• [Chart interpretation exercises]
+---+

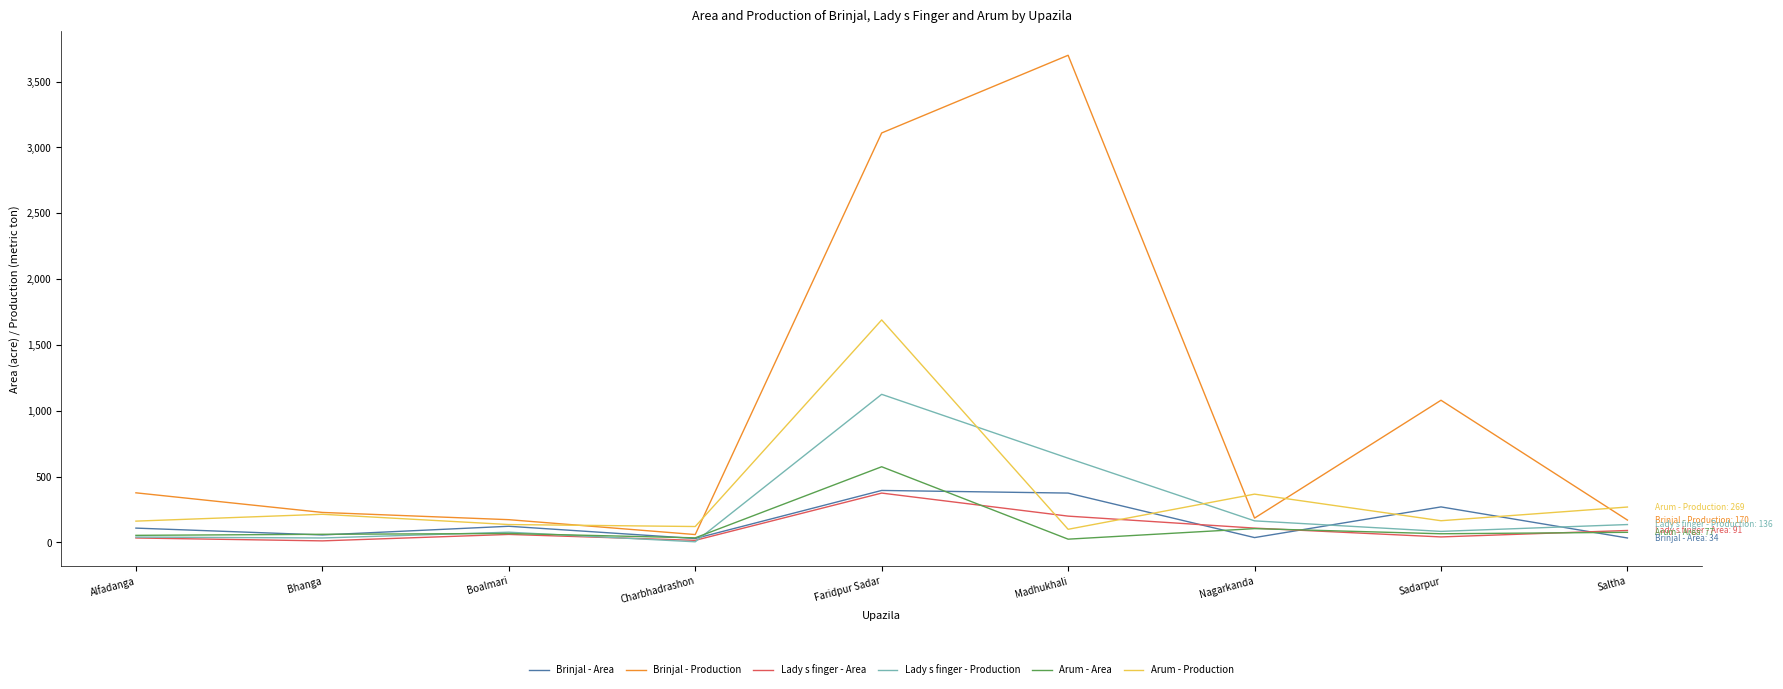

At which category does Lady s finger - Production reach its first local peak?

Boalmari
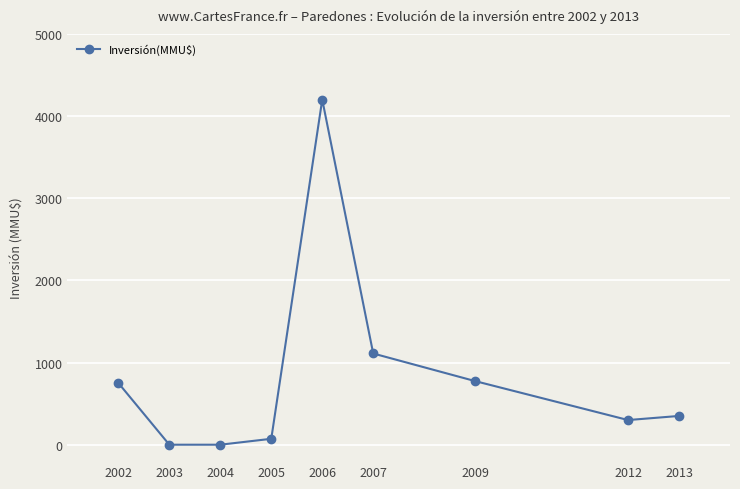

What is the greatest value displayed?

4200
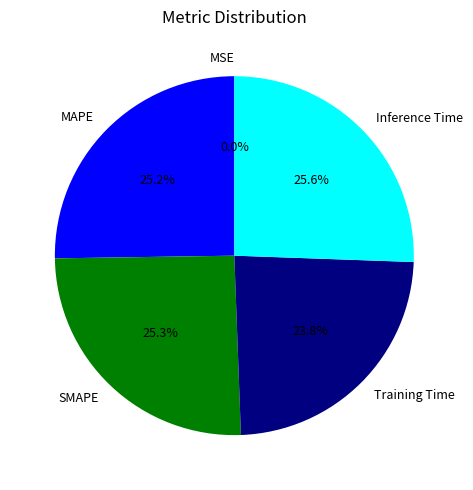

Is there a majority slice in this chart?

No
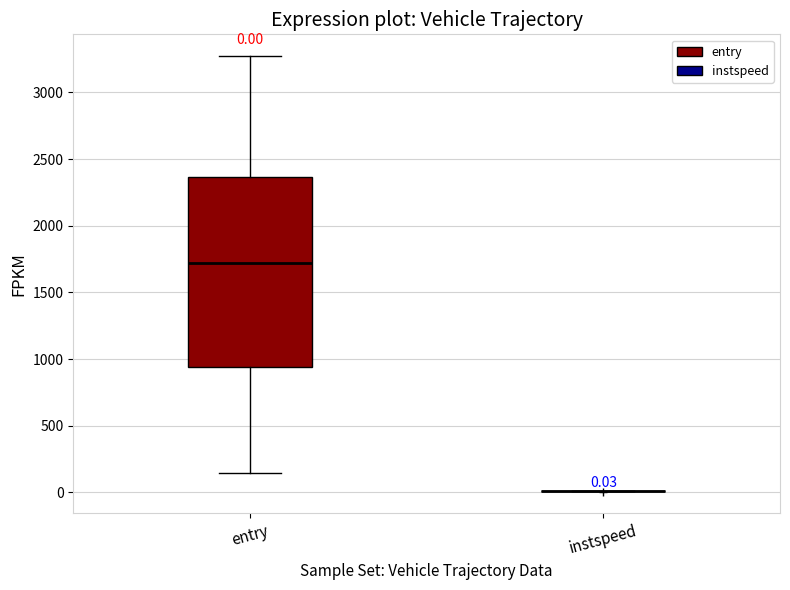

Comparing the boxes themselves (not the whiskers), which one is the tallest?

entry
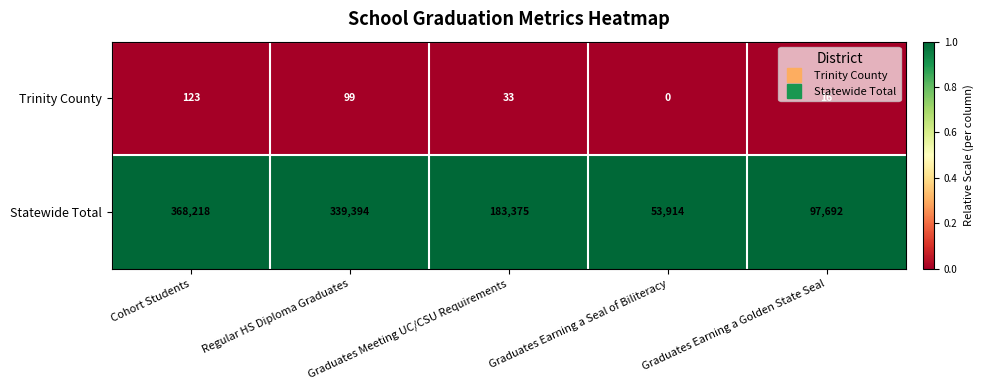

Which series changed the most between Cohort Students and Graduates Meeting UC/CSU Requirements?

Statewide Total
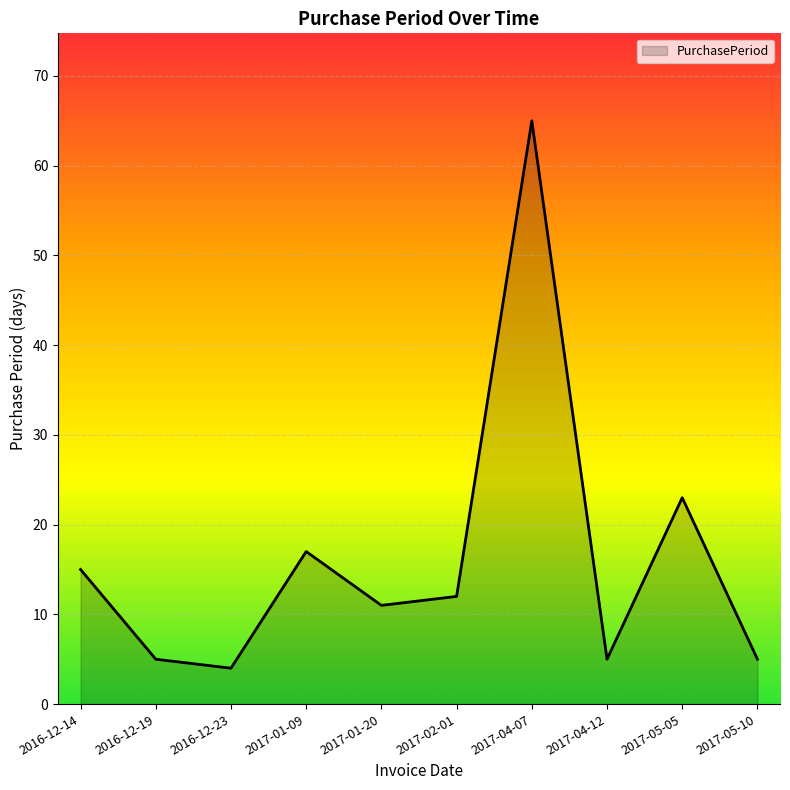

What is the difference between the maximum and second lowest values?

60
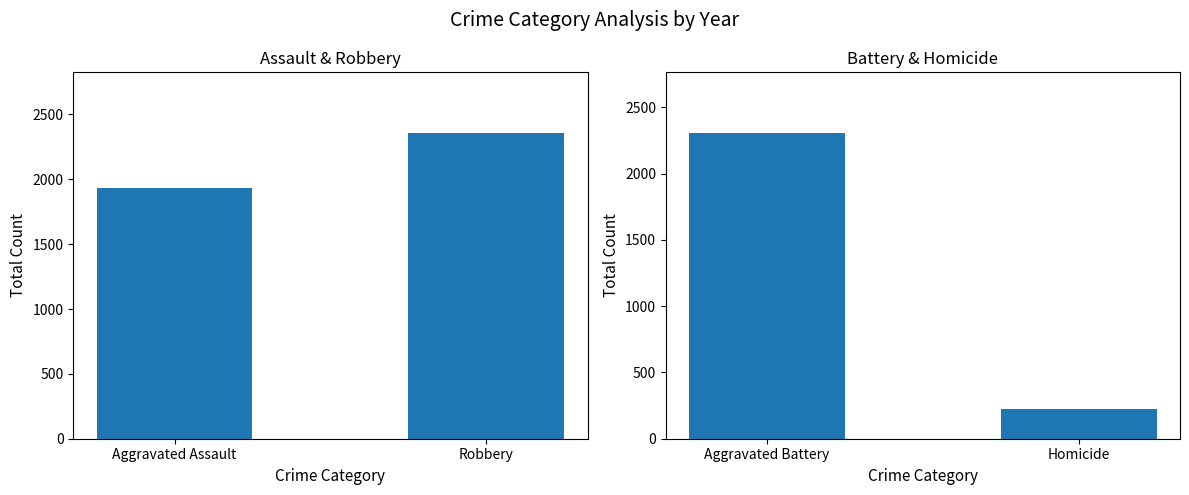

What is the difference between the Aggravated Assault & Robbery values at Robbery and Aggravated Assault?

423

+---+

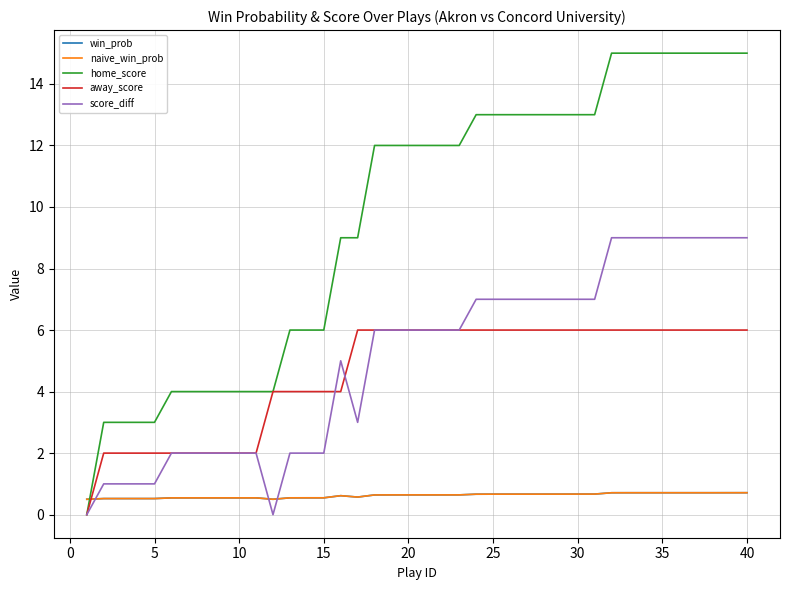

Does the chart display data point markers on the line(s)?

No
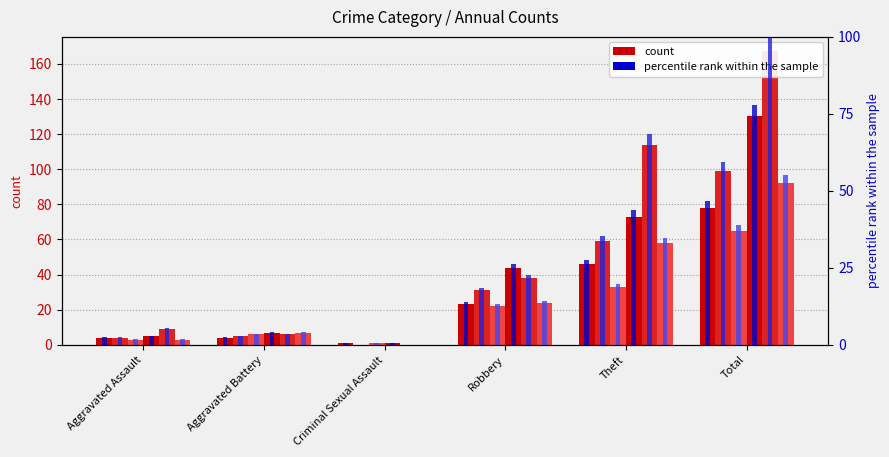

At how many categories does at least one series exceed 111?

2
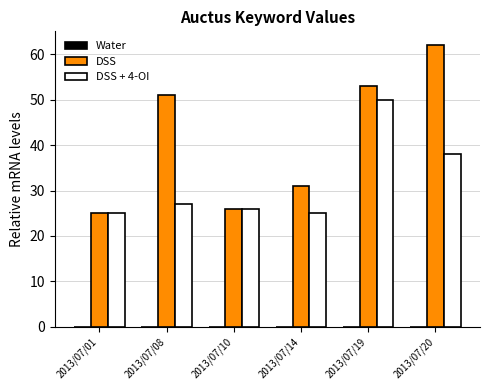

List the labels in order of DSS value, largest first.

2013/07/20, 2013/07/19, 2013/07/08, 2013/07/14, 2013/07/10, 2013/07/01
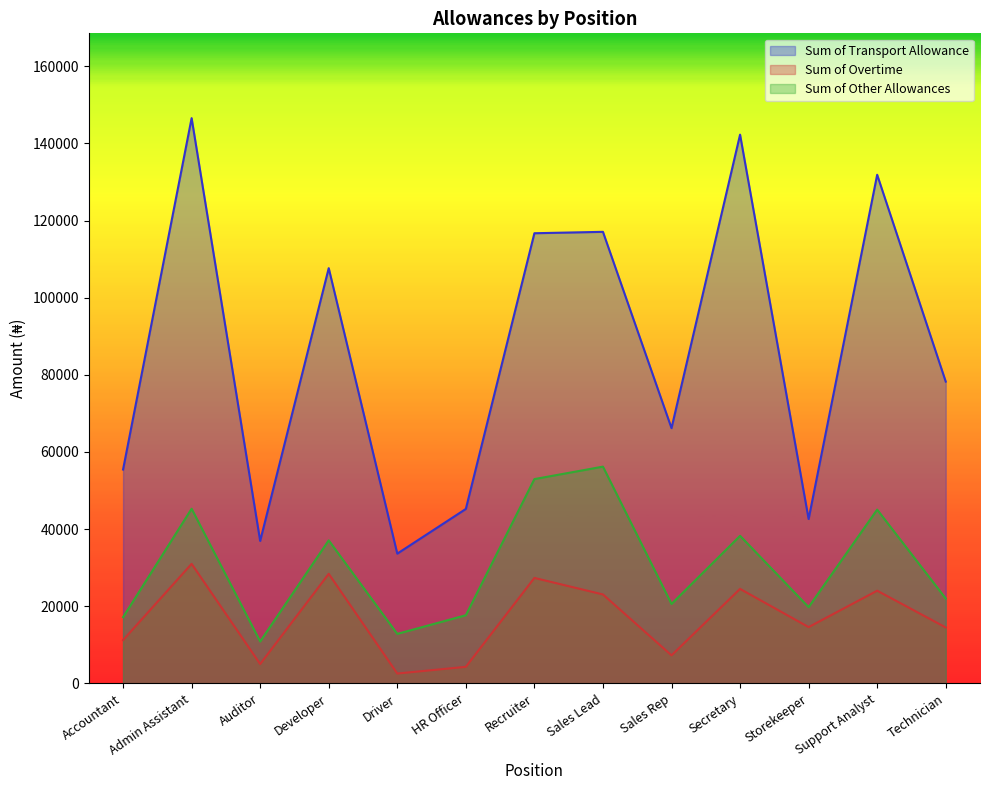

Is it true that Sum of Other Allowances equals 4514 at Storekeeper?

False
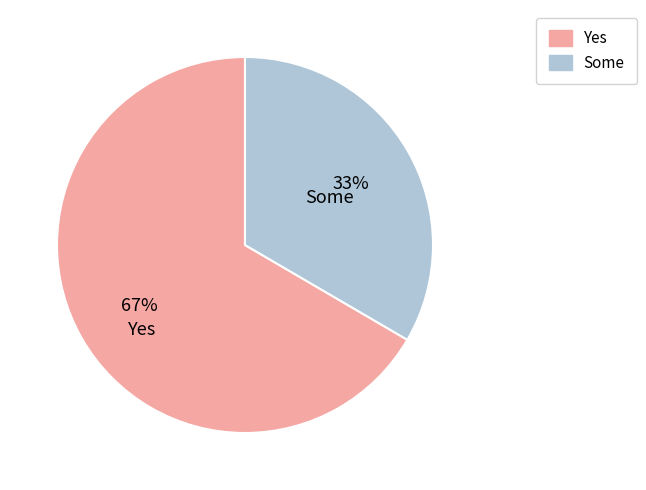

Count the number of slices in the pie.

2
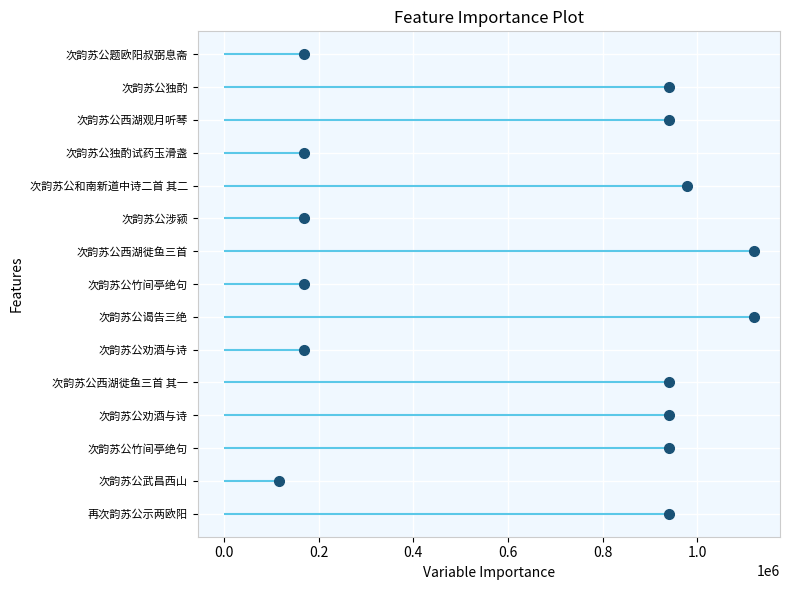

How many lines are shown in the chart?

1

+---+

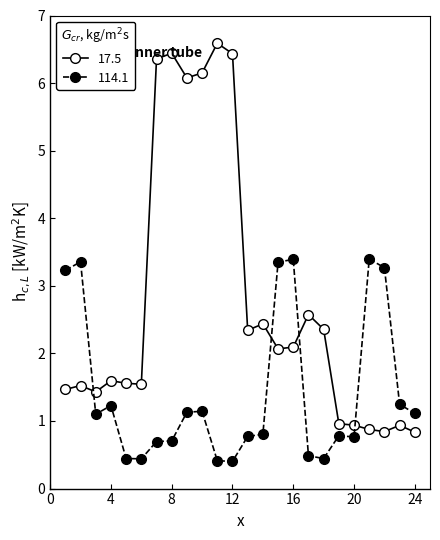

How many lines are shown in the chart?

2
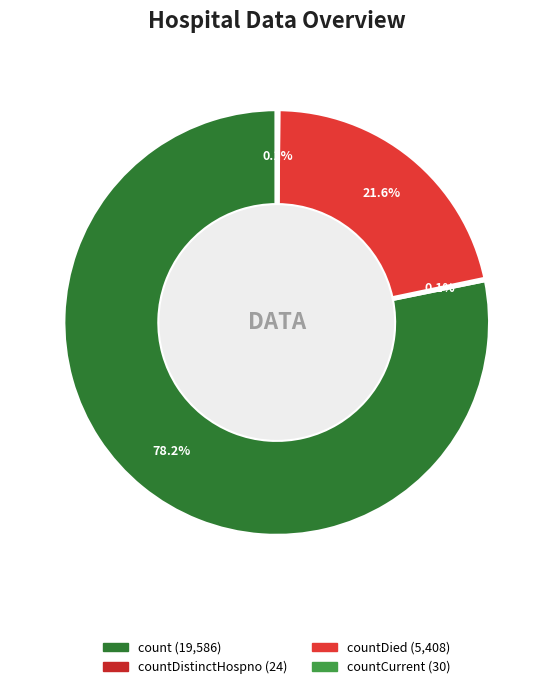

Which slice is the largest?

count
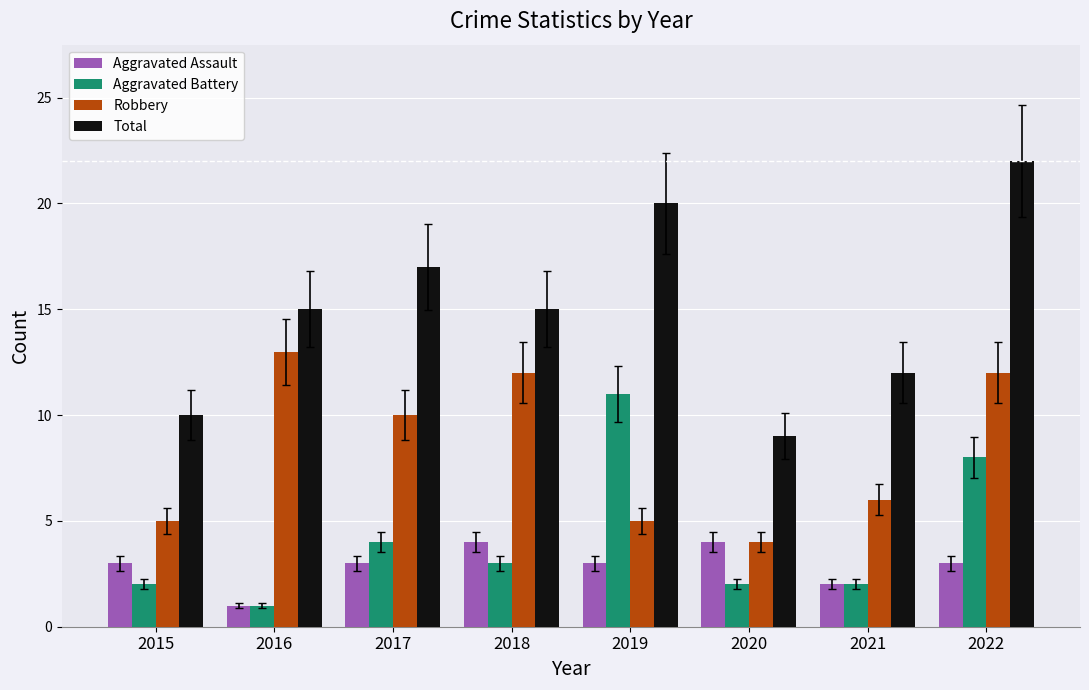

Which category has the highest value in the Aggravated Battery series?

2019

+---+

Reproduce the material word for word, from the line containing "At which category" through the line containing "What is the difference between the Aggravated", both included. Leave out the pictures.

• [ANSWER TO THE EXERCISE]
At which category does Lady s finger - Production reach its first local peak?

Boalmari

What is the greatest value displayed?

4200

Is there a majority slice in this chart?

No

Comparing the boxes themselves (not the whiskers), which one is the tallest?

entry

Which series changed the most between Cohort Students and Graduates Meeting UC/CSU Requirements?

Statewide Total

What is the difference between the maximum and second lowest values?

60

What is the difference between the Aggravated Assault & Robbery values at Robbery and Aggravated Assault?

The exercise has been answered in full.